Lynch’s special talent is his ability to tap into the subliminal influence of dreams, the unsettling quality of a nightmare or the waking dream. Often his ideas are subliminal, drawn from his subconscious, a dream solidified through paint and canvas. His use of black is also intriguing. Having begun as a painter he finds a way to connect with the visceral by laying down violent impasto brush strokes that speak more boldly to our emotions than subtle, refined, delicate strokes. Similarly, he uses deep blacks in paintings to evoke a sense of the unknown, dread, and the depth of the dream state.

Over the decades his work has undergone an enormous transformation from his pencil and pen-and-ink drawings in the 1960s, to his matchbook series—elaborate ballpoint or felt-tip marker drawings in the interior of actual matchbook covers— in 1970s; to the mixed-media of the 1990s, to lithographs of the early 2000s, and his large oil paintings of the past decade. This is an astounding body of work for someone known mainly for his filmmaking.

Lynch’s art is like his films: unconventional, dark, bizarre and expressive. His paintings are raw, echoing the sensibilities of primal energy and reminiscent of the work of Francis Bacon and Francisco Goya.

His drawings are irreverent, quirky, explosive, and often obscene. They strike a chord of unease and fascination that hints at stream of consciousness. He is the inveterate drawer. The term draftsman would imply a certain amount of finesse and craftsmanship whereas Lynch is more of an inexorable force in drawing, one who seemed to draw on every scrap of paper in the 1970s.

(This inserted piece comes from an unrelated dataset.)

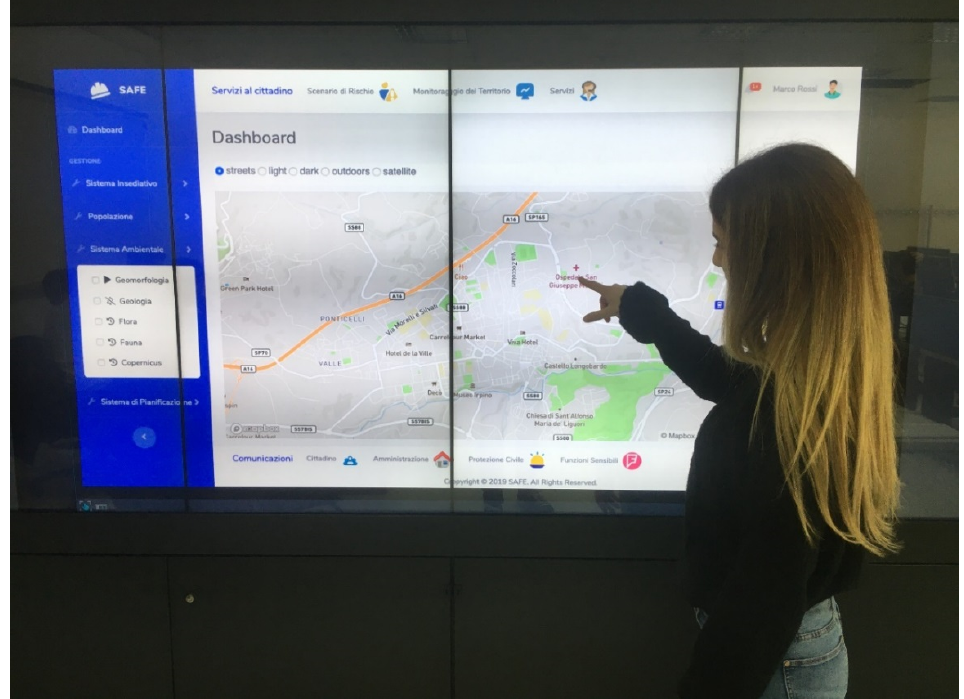
Figure 25. The SAFE visual environment at LabGIS.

Every surface was a blank canvas waiting for his outpouring, as in the case of the matchbook drawings, where he used either ballpoint pen, markers, or pencils to discharge his imagination.

The wealth of imagery in Someone Is in My House is complemented by the brilliant essays of the following: journalist and critic Kristine McKenna; Michael Chabon, author of The Wonder Boys; editor and arts curator, Petra Giloy-Hirtz; and the director of the Bonnefantenmuseum, Stijn Huijts, all of whom bring an insightful and compelling philosophical tilt.

His photographs are unpeopled, monochromatic, dark, and graphic. The heavy matte paper of the book with its lush color reproductions renders an intriguing, mesmerizing hold that you are drawn back to repeatedly. His monochromatic lithographs with thick lines, gray washes, and scattering of text messages are visceral and unrestrained, brimming with menace and a grotesque bluntness that is primordial.

Most of his oil paintings are large, bizarre, of a limited palette, littered with words, and highly expressive. As to people in his paintings, one can say that Lynch has found an abbreviated way, a shorthand, for the depiction of the human form; it is one that evokes strong emotion, is clumsy but cognizant of how it is perceived. As described by Stijn Huijts, “The human bodies that appear in the works are consistently deformed, mutilated, and incomplete, reinforcing a sense of horror and disgust.”

David Lynch’s Someone Is in My House is as unsettling as its title, but it is also a compelling book for anyone who is drawn to Lynch’s “unique” creative outlook.